I'm currently working on a computer science project that can tell a user how good a particular phrase for a given product is. The particular product is the same for now, lets assume it's t-shirts for this post.

I have successfully gathered and or calculated the following statistics relevant to each phrase:

Total Number of M = total number of shirts

Total Number of All Products

P(M) = The number of shirts for a given phrase / total products for a given phrase

P(S|M) = Probability of a sale for a shirt given a phrase

P(S) = Probability of a sale for all products given a particular phrase

M Sales Rank for a phrase= a whole number between 0 and the total number of all products not inclusive of shirts, lower the better. The Sales rank is calculated by averaging the sales rank of up to 50 shirts for each phrase.
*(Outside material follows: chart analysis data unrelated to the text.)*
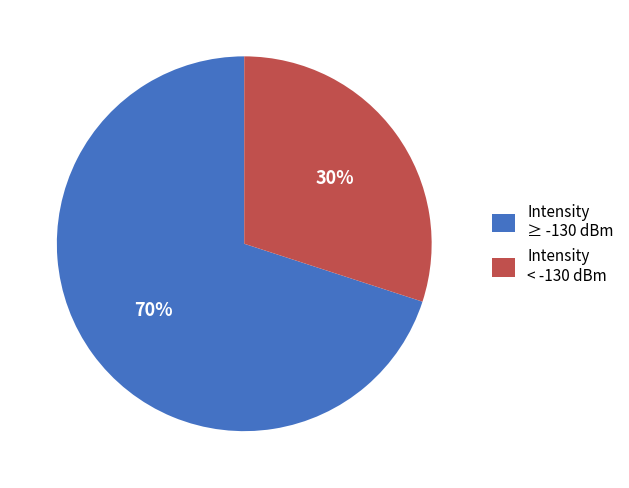

Is it true that Intensity ≥ -130 dBm is 70% of the pie?

True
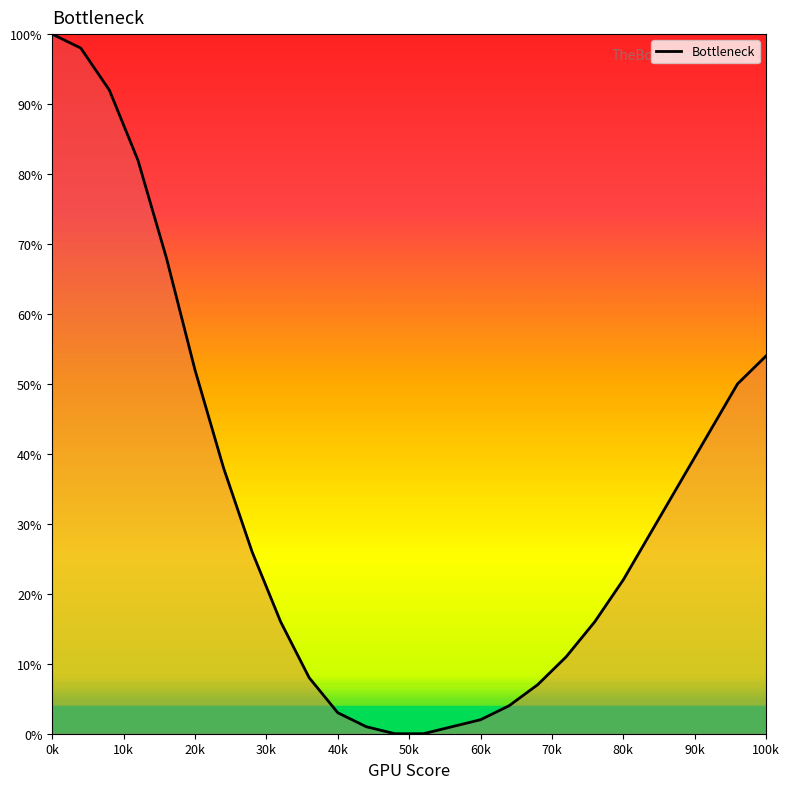

What is the difference between the maximum and minimum values?

100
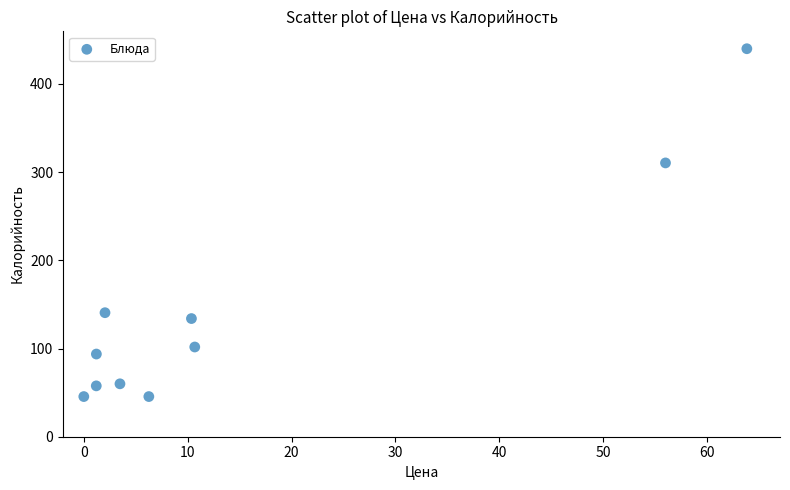

What Y value in the scatter plot is closest to 242?

310.5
Total Sales Ranks = same as the previous, but is the average of 50 random products which may contain shirts.


What I am trying to do is merge the aforementioned statistics into a whole number between 1 and 10 to essentially rank the phrase by product for a user. I come from a computer science background so I can understand basic statistics and program.
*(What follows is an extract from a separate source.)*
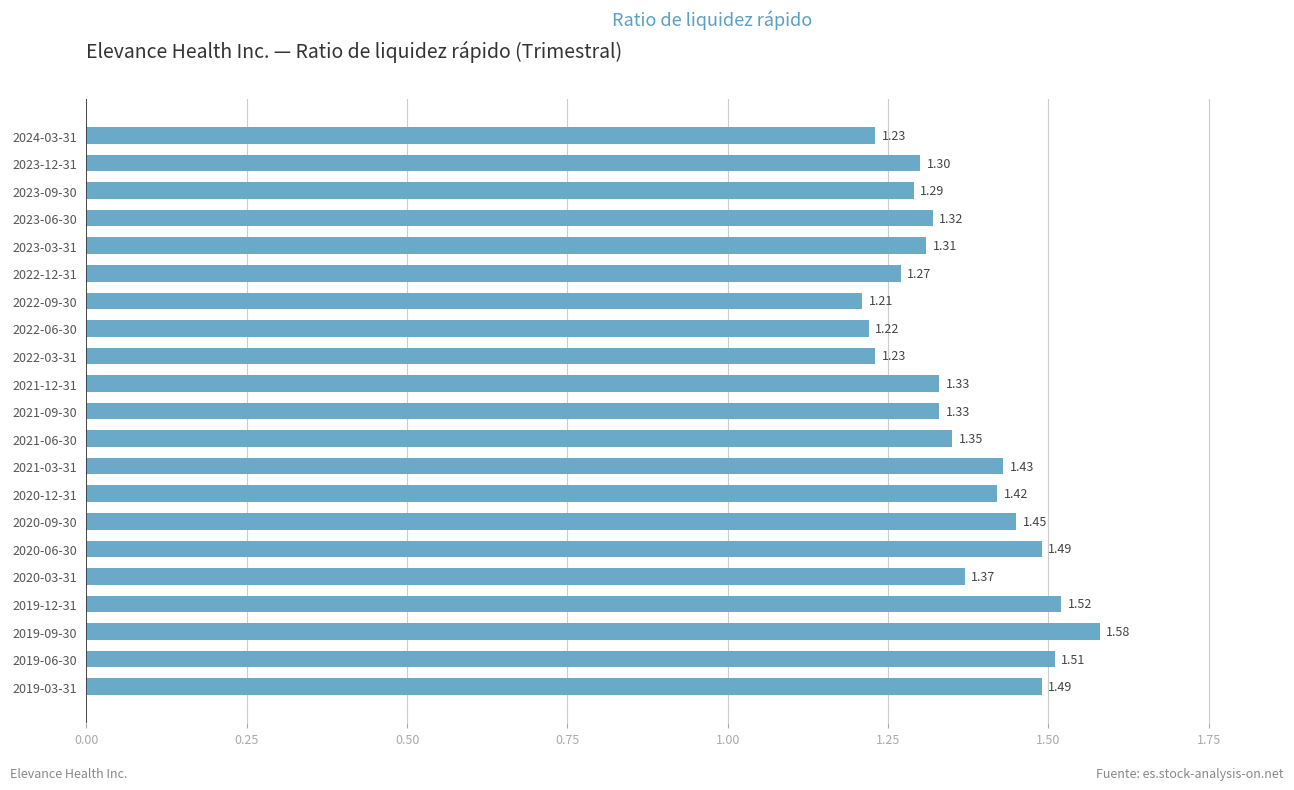

What is the change in value from 2021-03-31 to 2020-06-30?

+0.1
An idea that comes to mind would be taking all the M Sales ranks and calculate the percentile of each one versus the whole. Then subtract the percentile calculated from 1 because the lower ones are better. I would then multiply this percentile * P(M) * P(S|M) * P(S), then calculate the percentile of each of these versus the whole and convert it to a whole number through (ceil(percentile * 10)).

Excuse my lack of statistics definitions took basic stats ages ago, but any help would be most appreciated.